Em 1972, participou do eficiente western “Mais Forte que a Vingança”, de Pollack, e da sátira política “O Candidato”, de Michael Ritchie, pavimentando o caminho para o período áureo da carreira, que viria a partir do ano seguinte.
“Golpe de Mestre”, de Roy Hill, ganhou o Oscar de melhor filme e lhe deu uma indicação como melhor ator, a única por uma performance. O longa era pura perfumaria —uma comédia sobre gângsters dos anos 1930 feita sob medida para explorar a simpatia de Redford e, mais uma vez, Newman.
Mas fez também um filme mais substancioso, “Nosso Amor de Ontem”, de Pollack, em que Barbra Streisand era uma ardorosa militante pacifista que só faltava devorar com os olhos o bonitão apolítico de Redford, em um romance inusitado, mas convincente. Nunca a passividade do ator lhe serviu tão bem como nesse filme.
Melhor esquecer a fracassada versão de Jack Clayton para “O Grande Gatsby”, de 1974, em que Redford e Mia Farrow eram eclipsados pelos cenários e figurinos, mas é uma lástima que hoje já não se lembrem tanto do thriller “Três Dias do Condor”, de 1975, novamente de Pollack, que mostrava Redford e Faye Dunaway em ótimas cenas de tensão sexual.
Em 1976, na ressaca pós-Watergate, veio o filme definitivo sobre o caso —”Todos os Homens do Presidente”, fascinante versão de Alan J. Pakula sobre a investigação dos dois jornalistas, vividos por Redford e Dustin Hoffman, que desembocou na renúncia de Richard Nixon, em 1974.
O ator continuaria uma grande estrela por anos e mais anos, mesmo com o avançar da idade. Brilhou em filmes como “Entre Dois Amores”, de 1985, de Pollack, em que tem uma inesquecível cena em um avião, sobrevoando o Quênia segurando a mão de uma apaixonada Meryl Streep, ou no bem menos interessante “Proposta Indecente”, de Adrian Lyne, de 1993, quando ofereceu a Demi Moore um milhão de dólares para ir para a cama com ela.

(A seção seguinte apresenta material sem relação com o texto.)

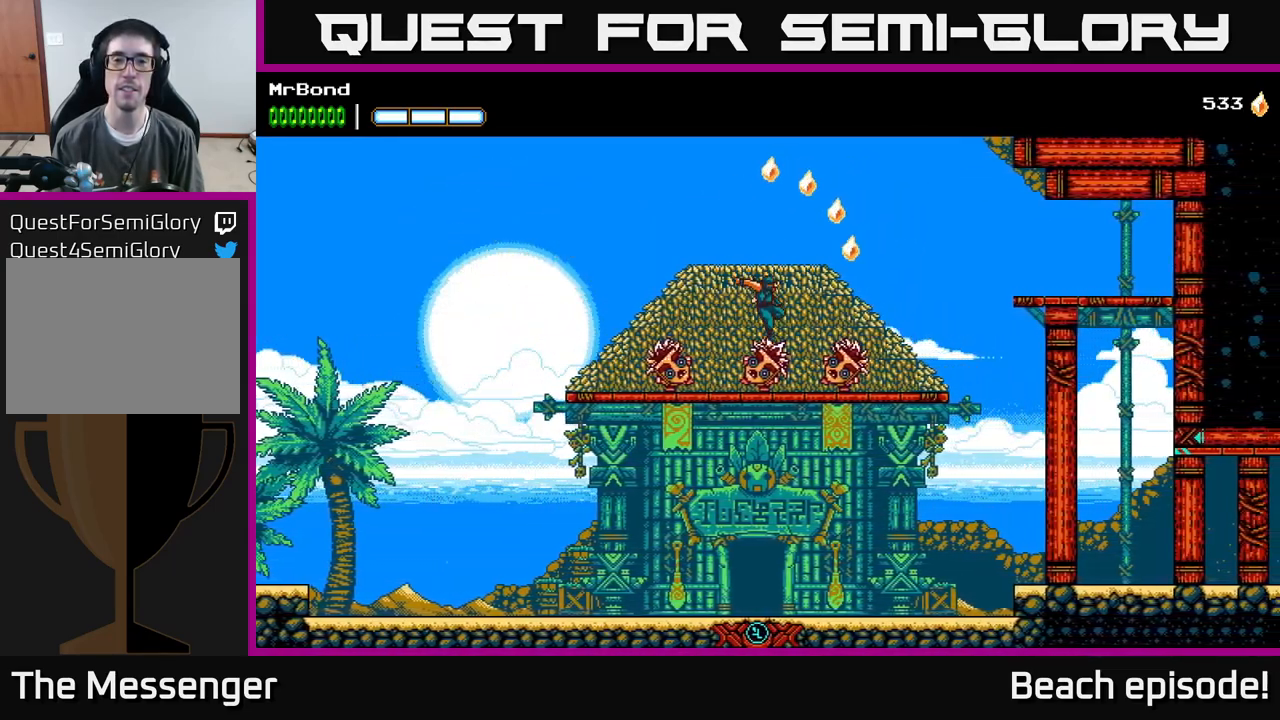
{"buttons": ["A", "DPAD_LEFT"], "left_stick": "center", "events": [[284, "A", "down"], [367, "DPAD_RIGHT", "up"], [417, "DPAD_LEFT", "down"]]}
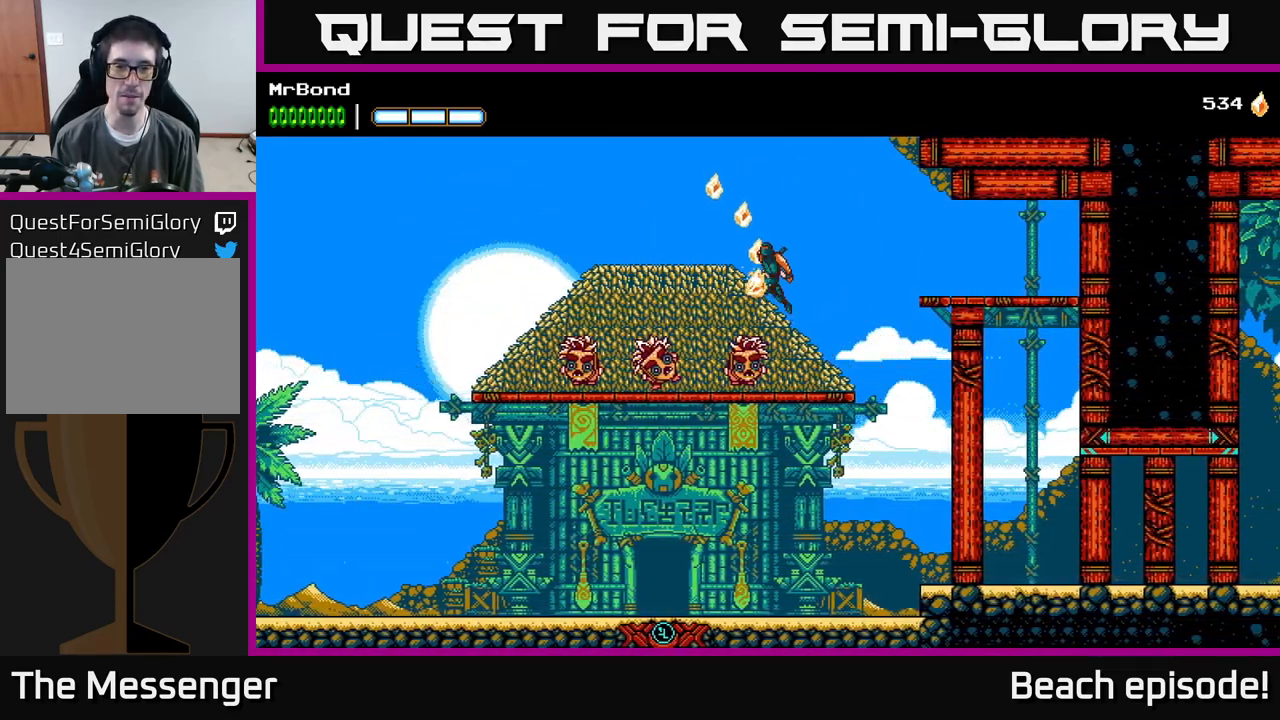
{"buttons": ["DPAD_RIGHT"], "left_stick": "center", "events": [[117, "DPAD_LEFT", "up"], [317, "A", "up"], [334, "DPAD_RIGHT", "down"]]}
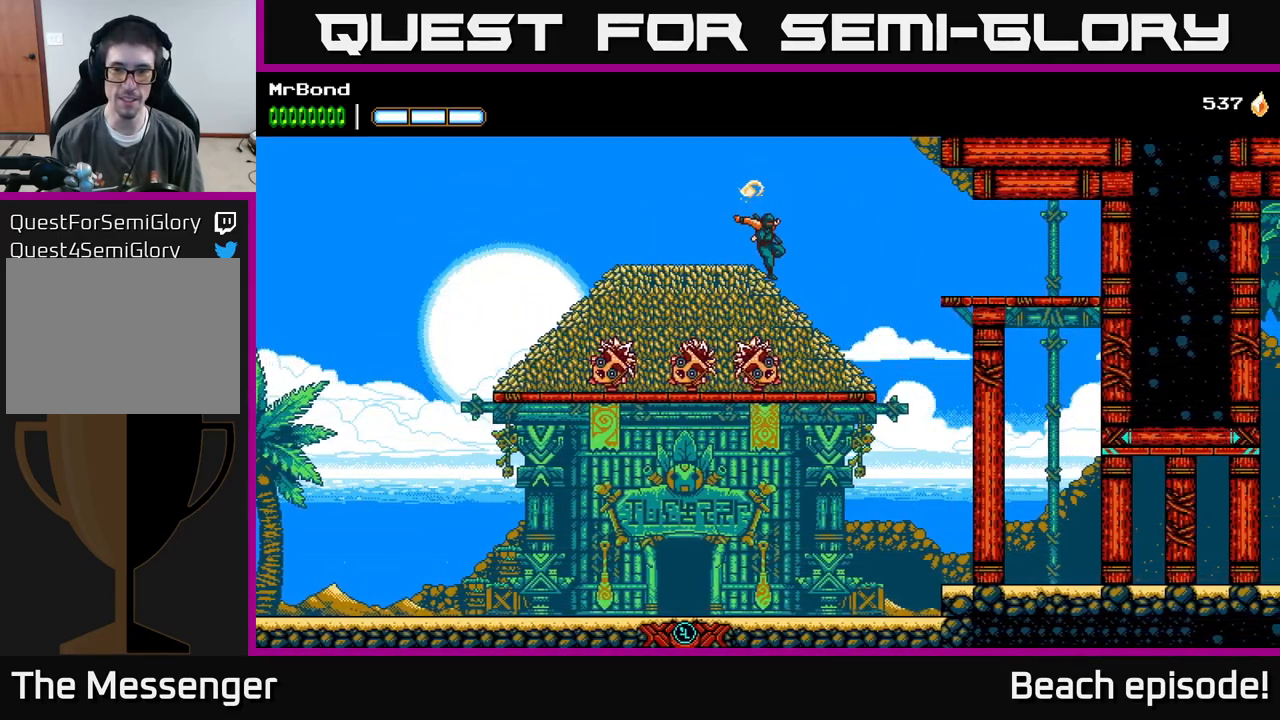
{"buttons": ["A", "DPAD_RIGHT"], "left_stick": "center", "events": [[334, "A", "down"]]}
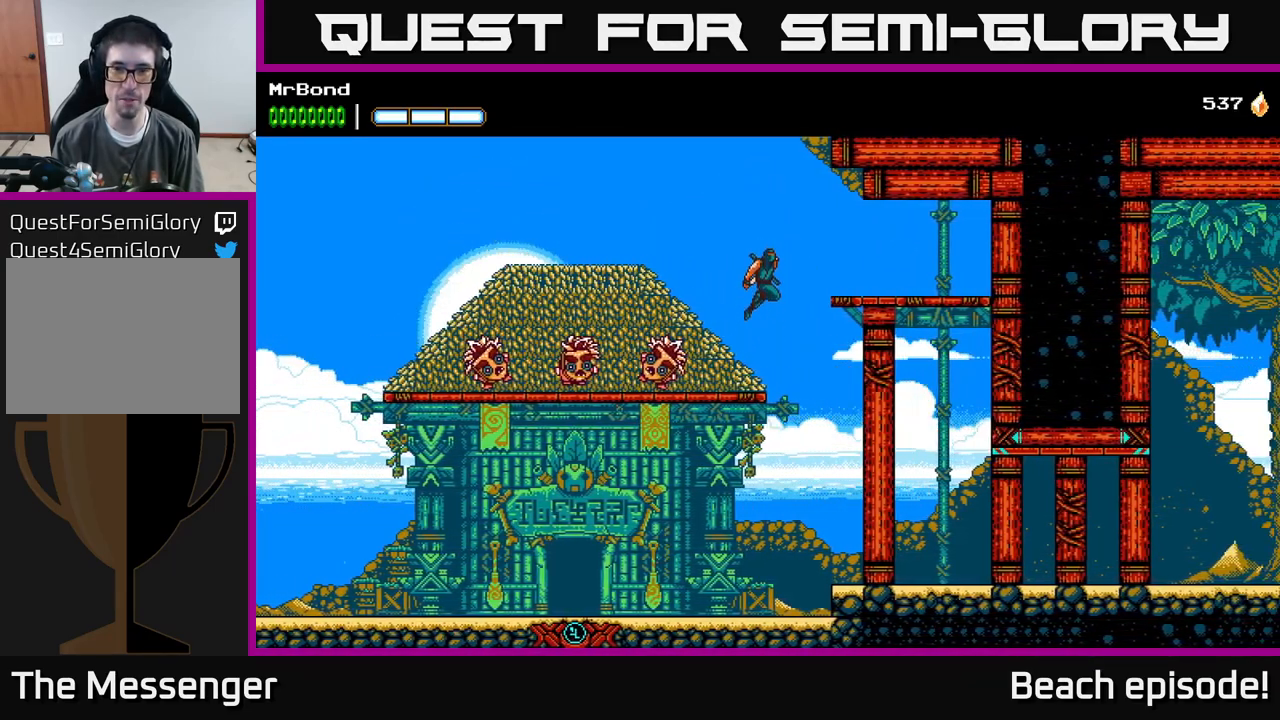
{"buttons": [], "left_stick": "center", "events": [[134, "A", "up"], [151, "L1", "down"], [317, "DPAD_RIGHT", "up"], [317, "L1", "up"]]}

Mas àquela altura Redford já havia buscado novos meios de se destacar no cinema, sem bancar sempre o grande astro. Estreou como diretor já ganhando um Oscar na categoria, por “Gente como a Gente”, de 1980, retrato sensível sobre uma família em crise. E faria outros filmes importantes, como “Nada É para Sempre”, de 1992, que fez Brad Pitt explodir e se tornar um sucessor redfordiano, e “Quiz Show”, de 1994, que lhe daria outra nomeação à estatueta dourada —e que talvez seja seu melhor filme na direção.
Mas deu outra enorme contribuição para o cinema de maneira mais discreta, nos bastidores. Nos anos 1980, desenvolveu em uma pequena cidade do estado de Utah um centro para o surgimento de novos nomes do cinema, destacando diretores independentes.

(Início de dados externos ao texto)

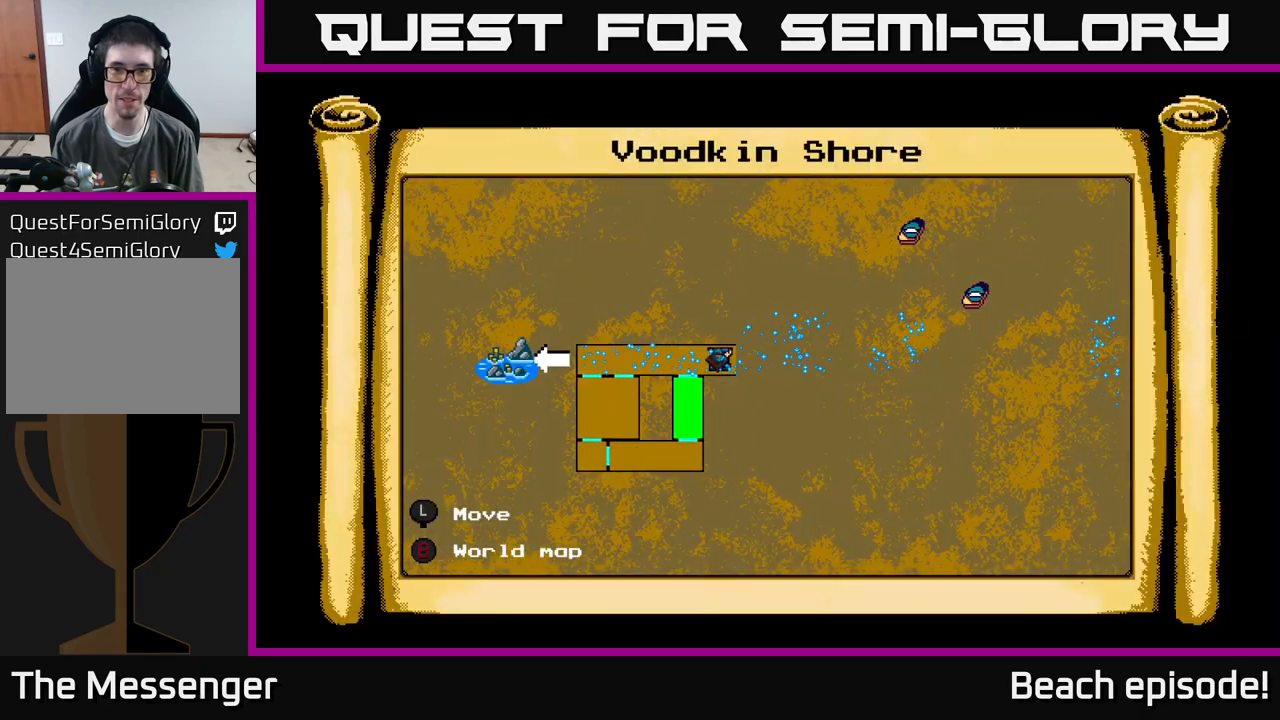
{"buttons": [], "left_stick": "center", "events": []}
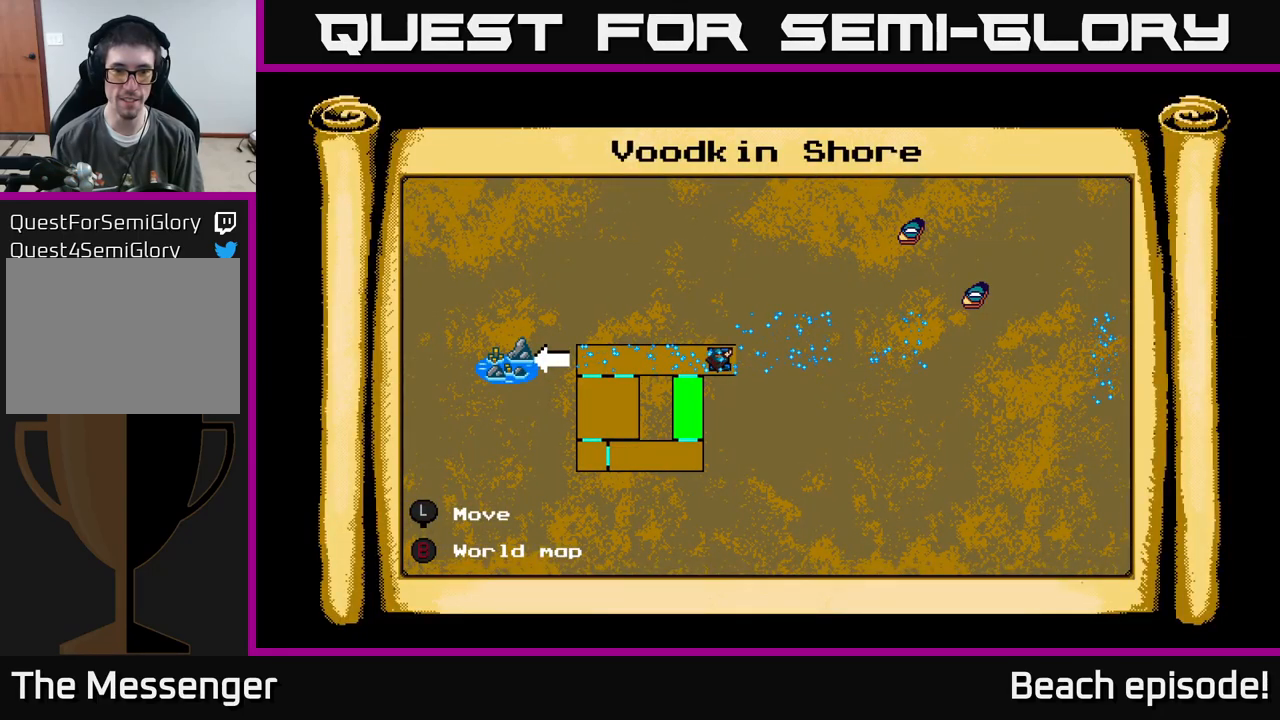
{"buttons": ["DPAD_RIGHT"], "left_stick": "center", "events": [[50, "L1", "down"], [83, "DPAD_RIGHT", "down"], [166, "L1", "up"]]}
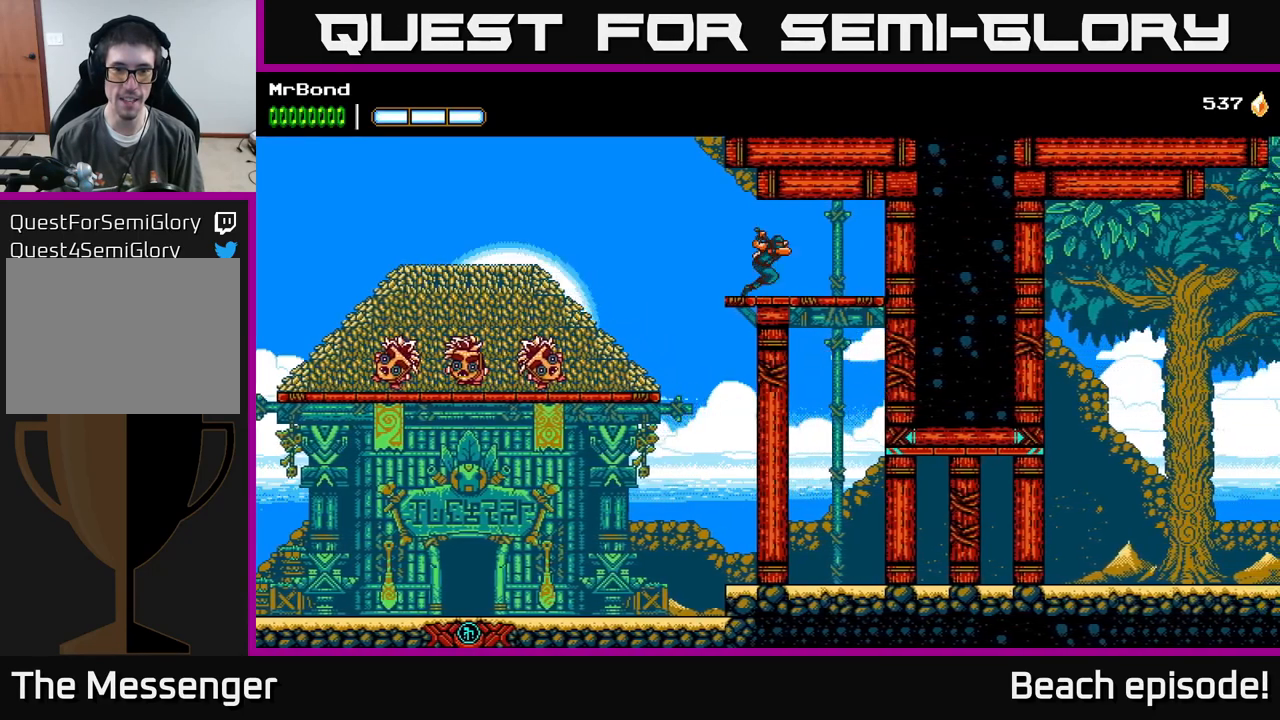
{"buttons": [], "left_stick": "center", "events": [[250, "DPAD_DOWN", "down"], [316, "A", "down"], [333, "DPAD_RIGHT", "up"], [416, "DPAD_DOWN", "up"], [450, "A", "up"]]}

Nasceu assim o Festival de Sundance, ainda hoje um dos mais relevantes do mundo, e que já permitiu o desabrochar de talentos como Quentin Tarantino, Todd Solondz e Kevin Smith. Só isso já o tornaria uma figura de importância máxima. Se como ator ele sempre esteve de certo modo atrelado à Hollywood do passado, nos bastidores foi um dos grandes propulsores da Hollywood do presente e do futuro.